### STORED DATA
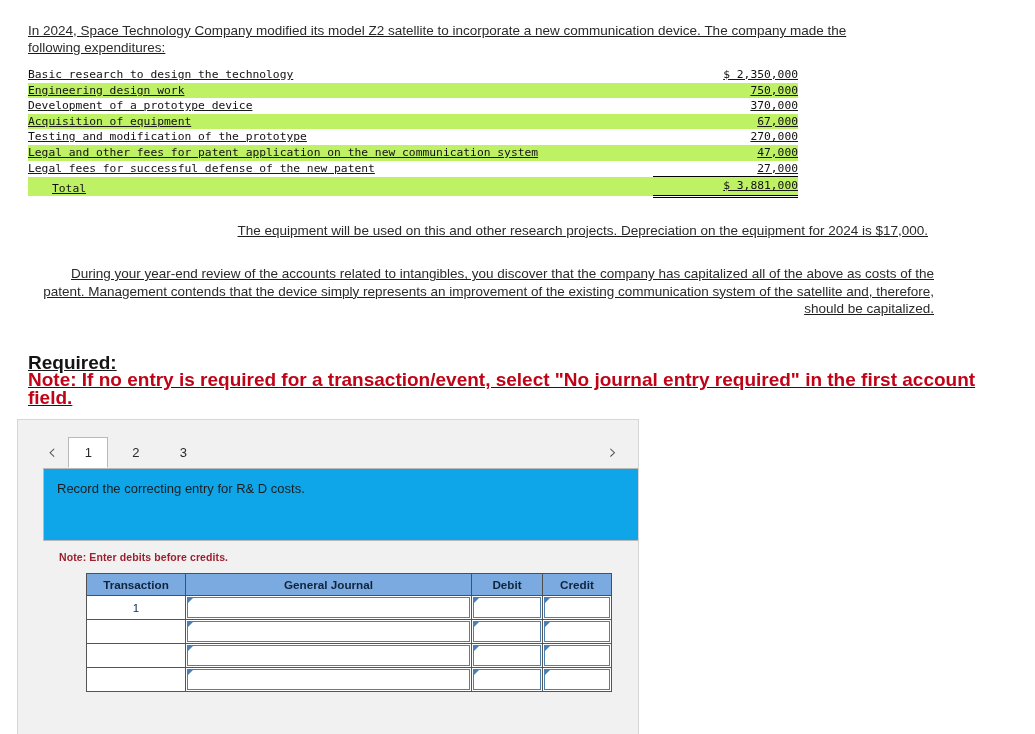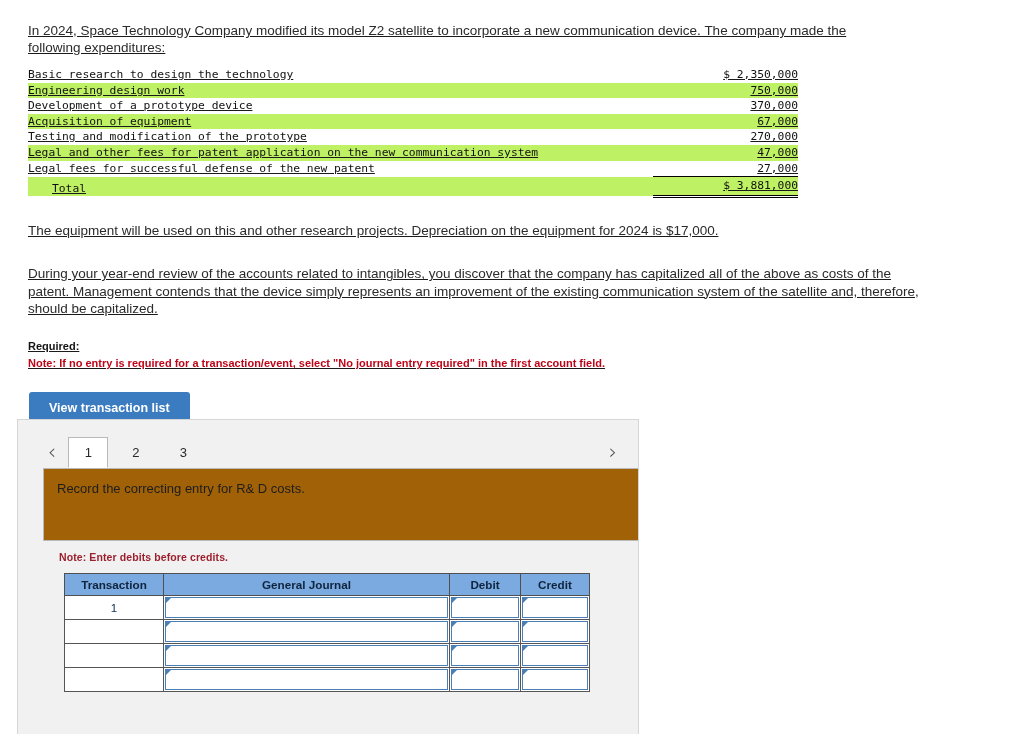--- a/index.html
+++ b/index.html
@@ -77,6 +77,7 @@
     color: #2b2b2b;
     margin: 0 0 0 13px;
     width: 900px;
+    text-align: right;
   }
   .p-equip { margin-top: 24px; }
   .p-review { margin-top: 26px; width: 906px; }

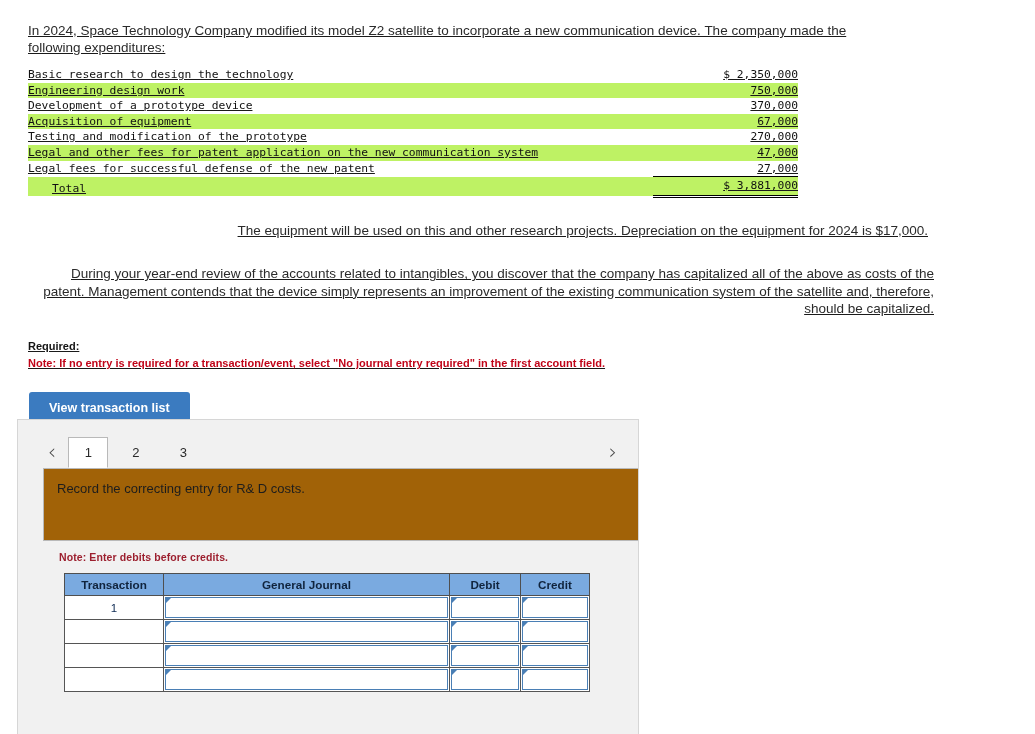--- a/index.html
+++ b/index.html
@@ -84,8 +84,8 @@
 
   
   .required {
-    margin: 20px 0 0 13px;
-    font-size: 11px;
+    margin: 36px 0 0 13px;
+    font-size: 19px;
     line-height: 17.5px;
   }
   .required .req-head {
######
> [WORK TASK] Go through the entries and copy every line with "width".

> [EXERCISE SOLUTION]
     width: 900px;
   .p-review { margin-top: 26px; width: 906px; }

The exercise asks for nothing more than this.